Note her defense. She makes no appeal to facts but complains that she is being personally attacked. Her internal perception, she implicitly argues, cannot and should not be challenged. She does not even attempt to argue with Edmund, only to overpower him.
Mansfield, I realized, feels so much like today because we are all Crawfords, claiming we are being attacked when our views are challenged, and ignoring any way of knowing except intuition. To be persuaded of anything, to change our minds, is seen as self-betrayal (by standards of subjectivity, worse than being wrong in the first place).
And when external standards cannot mediate a disagreement, we are only left with Mary Crawford’s strategy - power, such that winning arguments or culture wars depends not on who is right (how could anyone know?) but on who has the biggest personality, strongest army, or the largest social media following. The consequences of this trend, Lewis predicts, will be catastrophic.
I wish I could say that I don’t see Lewis’s prediction materializing every day. I see it when a politician brushes off criticisms about poor behavior and appeals to the size of their rallies for legitimacy. I also see it when minorities and oppressed groups have to prove their numbers to gain an audience for justice. I see it when I cannot have a conversation with loved ones about current events because there are no facts to which we can all appeal. There are no “grounds” for discussion, only opinions. Persuasion is out and power is in, which has the horrifying tendency, Lewis warns, to consolidate into smaller and smaller groups in place and time. This is terrifying.

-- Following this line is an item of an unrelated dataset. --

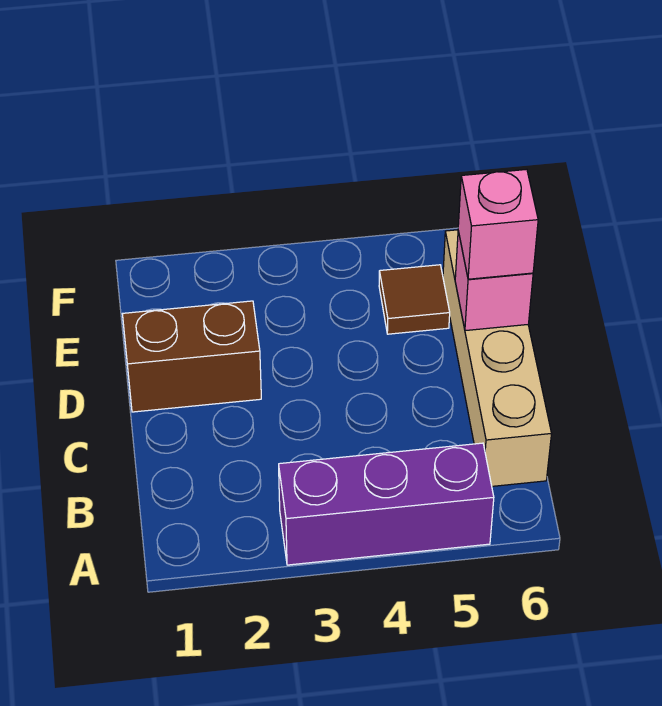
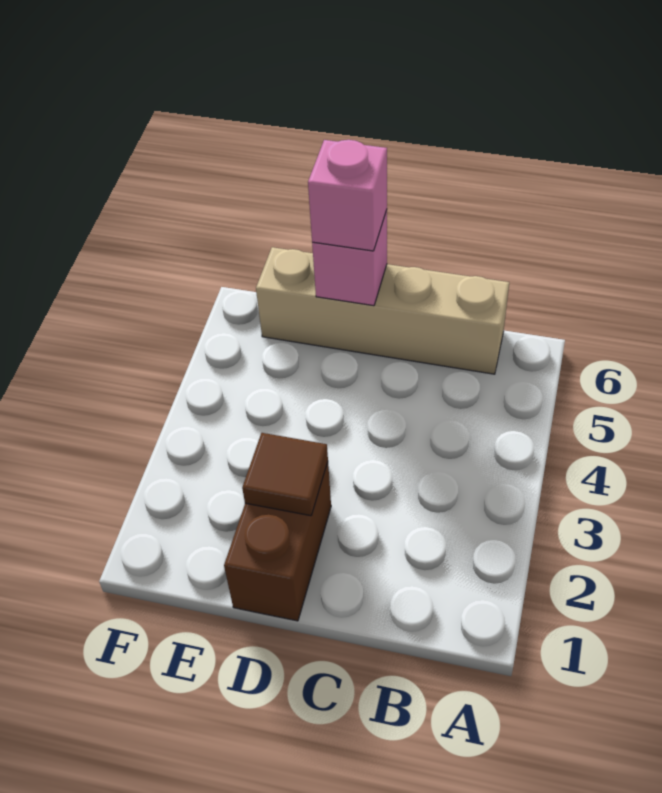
purple 1x3 brick [279,443,494,565] -> none
brown 1x1 tile [379,265,450,334] -> brown 1x1 tile moved to [242,433,328,516]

And yet, I’m grateful to Mansfield Park, with the help of Anna Keesey and C.S. Lewis, for helping me explain some of what terrifies me about the world. It names an evil I’ve been unsettled by this decade or so, and this in itself is a consolation. I’m not crazy, and the world may be frightening, but at least it makes a bit more sense.
Fanny, Keesey observes, not only preserves her honor, but the honor of Mansfield as a whole, by not allowing the Crawfords to take over. For this, she really is my hero. Here is how I want to honor her:
May I be quick to look at my watch for measurement, regardless of how tired of walking I am; may I be open to persuasion and resist the temptation to treat contradiction as personal attack; may I have vision and courage to steer clear of characters who seek to seduce rather than persuade.
And may I find more who seek to do the same.
Recognizing this connection between Austen’s morality and Lewis's Abolition made me curious to explore more. I soon started reading Lewis's review of Austen's literary corpus and other writings about her, and there is quite a bit there to chew on in terms of what ethics and society looked like 200 years ago and why it matters that they’re different now.
Until then, I’m still here. I would love to hear your thoughts.
Tara! Very well written piece. I have not read this Austen book but just purchased it!
I thought this would be relaxing reading for 2 AM ( my time alone) but you have my mind going and now I will surely not fall asleep quick. The idea of subjectivity is interesting but as applied to the current state of things , was quite interesting. Thank you for writing this. Looking forward to more thought pieces! I’ll let you know what I think of the book!
This is wonderful, Tara. I must mull. I'm so glad you took this step! More soon.